How safe are your secrets? If you used Amazon’s Elastic Block Storage, you might want to check your settings.
New research just presented at the Def Con security conference reveals how companies, startups, and governments are inadvertently leaking their own files from the cloud.
You may have heard of exposed S3 buckets — those Amazon-hosted storage servers packed with customer data but are often misconfigured and inadvertently set to “public” for anyone to access. But you may not have heard about exposed EBS volumes, which poses as much if not a greater risk.
These elastic block storage (EBS) volumes are the “keys to the kingdom,” said Ben Morris, a senior security analyst at cybersecurity firm Bishop Fox, in a call with TechCrunch ahead of his Def Con talk. EBS volumes store all the data for cloud applications. “They have the secret keys to your applications and they have database access to your customers’ information,” he said.
“When you get rid of the hard disk for your computer, you know, you usually shredded or wipe it completely,” he said. “But these public EBS volumes are just left for anyone to take and start poking at.”
He said that all too often cloud admins don’t choose the correct configuration settings, leaving EBS volumes inadvertently public and unencrypted. “That means anyone on the internet can download your hard disk and boot it up, attach it to a machine they control, and then start rifling through the disk to look for any kind of secrets,” he said.
Morris built a tool using Amazon’s own internal volume search feature to query and scrape publicly exposed EBS volumes, then attach it, make a copy and list the contents of the volume on his system.

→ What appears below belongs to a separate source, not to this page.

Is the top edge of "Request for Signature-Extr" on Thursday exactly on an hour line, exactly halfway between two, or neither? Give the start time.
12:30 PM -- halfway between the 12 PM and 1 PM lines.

“If you expose the disk for even just a couple of minutes, our system will pick it up and make it copy of it,” he said.
It took him two months to build up a database of exposed volumes and just a few hundred dollars spent on Amazon cloud resources. Once he validates each volume, he deletes the data.
Morris found dozens of volumes exposed publicly in one region alone, he said, including application keys, critical user or administrative credentials, source code, and more. He found several major companies, including healthcare providers and tech companies.

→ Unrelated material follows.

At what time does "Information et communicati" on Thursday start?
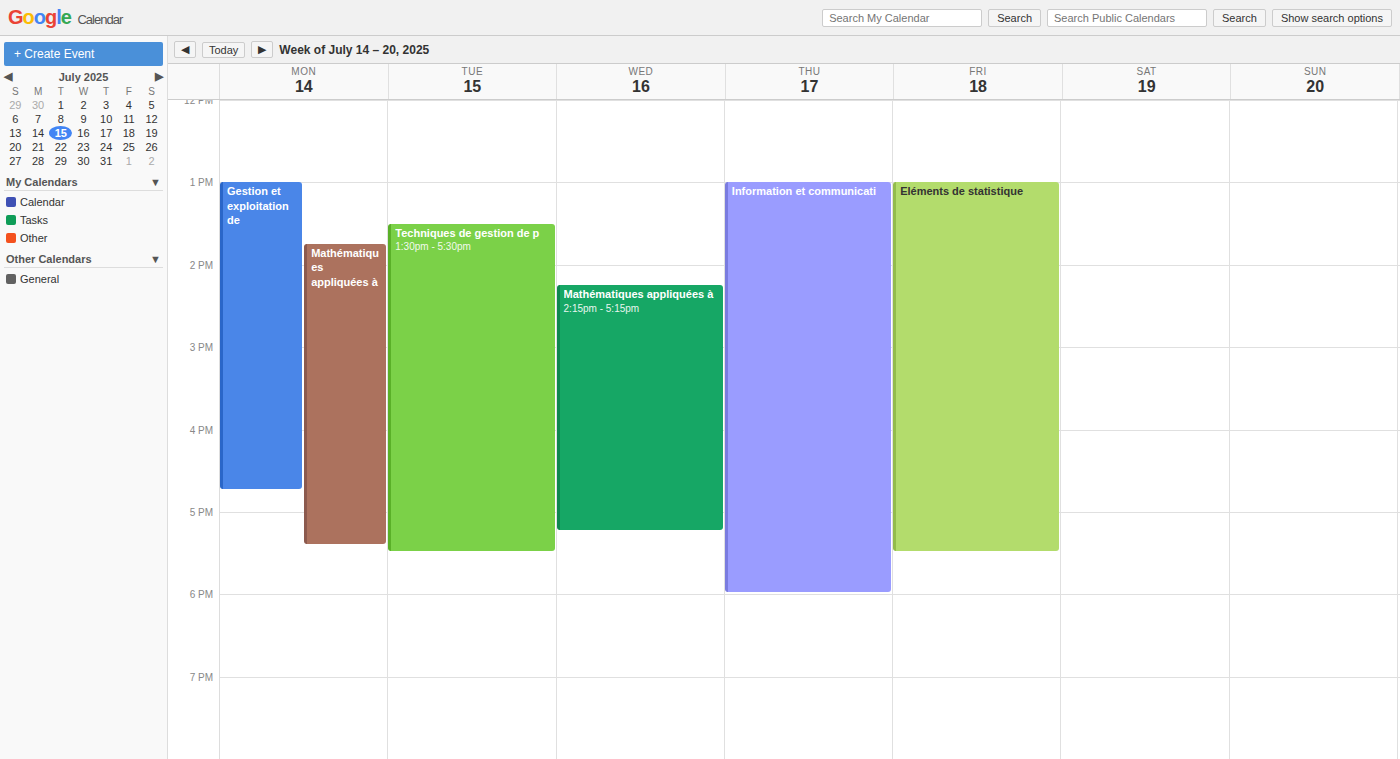
1:00 PM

He also found VPN configurations, which he said could allow him to tunnel into a corporate network. Morris said he did not use any credentials or sensitive data as it would be unlawful.
Among the most damaging things he found, Morris said he found a volume for one government contractor, which he did not name, but provided data storage services to federal agencies. “On their website, they brag about holding this data,” he said, referring to collected intelligence from messages sent to and from the so-called Islamic State terror group to data on border crossings.
“Those are the kind of things I would definitely not want some to be exposed to the public Internet,” he said.
He estimates the figure could be as many as 1,250 exposures across all Amazon cloud regions.
Morris plans to release his proof-of-concept code in the coming weeks.
“I’m giving companies a couple of weeks to go through their own disks and make sure that they don’t have any accidental exposures,” he said.